Peranan Plak dalam Terbentuknya Karies

plak gigiPlak gigi merupakan lengketan berisi bakteri beserta produk-produknya, yang terbentuk pada semua permukaan gigi (Kidd and Joyston, 1991). Di dalam plak gigi juga terdapat makrofag, leukosit, enzim, komponen anorganik, matriks ekstraseluler, epitel rongga mulut yang mengalami deskuamasi, sisa-sisa makanan serta bakteri yang melekat di permukaan gigi (Walsh, 2006). Akumulasi bakteri ini tidak terjadi secara kebetulan melainkan terbentuk melalui serangkaian tahapan. Email yang bersih terpapar di rongga mulut akan ditutupi oleh lapisan organik yang amorf yang disebut pelikel. Pelikel ini terutama terdiri atas glikoprotein yang diendapkan dari saliva dan terbentuk segera setelah penyikatan gigi. Sifatnya sangat lengket dan mampu membantu melekatkan bakteri-bakteri tertentu pada permukaan gigi (Kidd and Joyston, 1991).

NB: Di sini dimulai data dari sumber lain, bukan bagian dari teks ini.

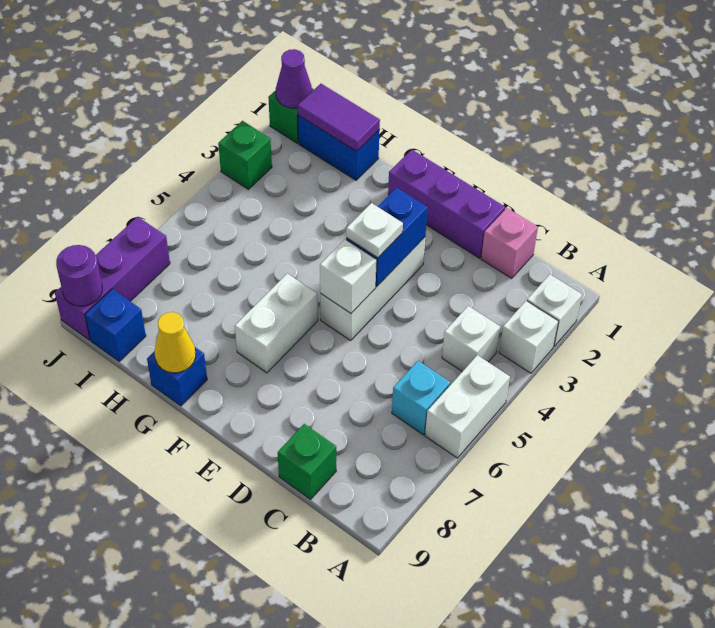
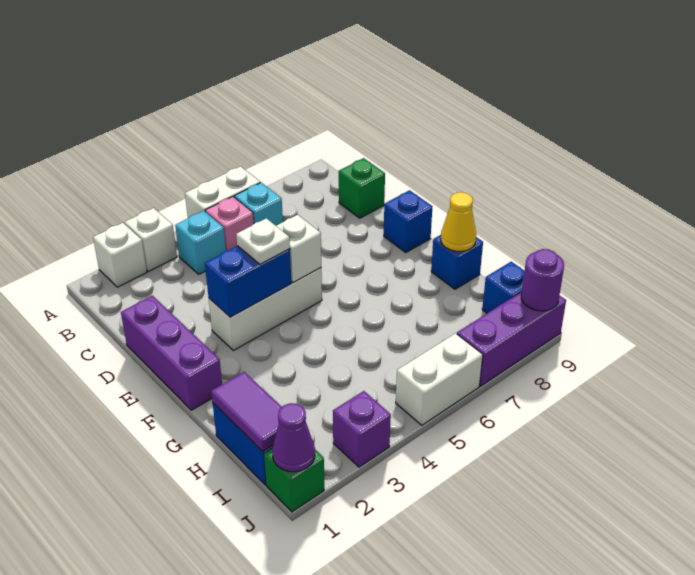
white brick B4 level 1 -> cyan brick B4 level 1
pink brick C1 level 1 -> pink brick B5 level 1
none -> blue brick E9 level 1
white brick F6:F7 level 1 -> white brick J5:J6 level 1
green brick J3 level 1 -> purple brick J3 level 1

streptococcus mutansBakteri yang mula-mula menghuni pelikel terutama yang berbentuk kokus. Yang paling banyak adalah streptokokus. Organisme tersebut tumbuh, berkembang biak dan mengeluarkan gel ekstra-sel yang lengket dan akan menjerat berbagai bentuk bakteri yang lain. Dalam beberapa hari plak ini akan bertambah tebal dan terdiri dari berbagai macam mikroorganisme. Akhirnya, flora plak yang tadinya didominasi oleh bentuk kokus berubah menjadi flora campuran yang terdiri atas kokus, batang dan filamen (Kidd and Joyston, 1991). Bakteri yang berperan penting dalam pembentukan plak gigi adalah bakteri dari genus Streptococcus, yaitu bakteri Streptococcus mutans yang ditemukan dalam jumlah besar pada penderita karies. Bakteri Streptococcus mutans memiliki enzim glikosiltransferase yang dapat mengubah sakarosa saliva menjadi polisakarida ekstraseluler (PSE) melalui proses glikosilasi. Polisakarida ekstraseluler ini akan membentuk suatu matriks di dalam plak dimana bakteri dapat melekat. Bakteri yang memiliki toleransi tinggi terhadap asam (aciduric bacteria), yang juga mampu memproduksi asam dalam jumlah besar, dapat tumbuh dalam plak supragingival (Walsh, 2006).

Beberapa jenis bakteri seperti Streptococcus mutans dan Laktobasilus merupakan kuman yang kariogenik karena mampu segera membuat asam dari karbohidrat yang dapat diragikan. Kuman-kuman tersebut dapat tumbuh subur dalam suasana asam dan dapat menempel pada permukaan gigi karena kemampuannya membuat polisakharida ekstra sel yang sangat lengket dari karbohidrat makanan. Polisakharida ini, yang terutama terdiri dari polimer glukosa, menyebabkan matriks plak gigi mempunyai konsistensi seperti gelatin. Akibatnya, bakteri-bakteri terbantu untuk melekat pada gigi serta saling melekat satu sama lain. Dan karena plak makin tebal maka hal ini akan menghambat fungsi saliva dalam menetralkan plak tersebut (Kidd and Joyston, 1991). Beberapa peneliti telah membuktikan bahwa karies terjadi karena adanya peran bakteri dalam rongga mulut seperti S. mutans yang memproduksi ekstraseluler polisakarida, seperti dekstran dan levan. Substansi ini memiliki peran dalam pembentukan plak dan perlekatan secara adhesi dari mikroorganisme. Hasil produksi dari bakteri tersebut lama kelamaan akan mengurangi enamel gigi kemudian terbentuklah karies (Newman, 1986).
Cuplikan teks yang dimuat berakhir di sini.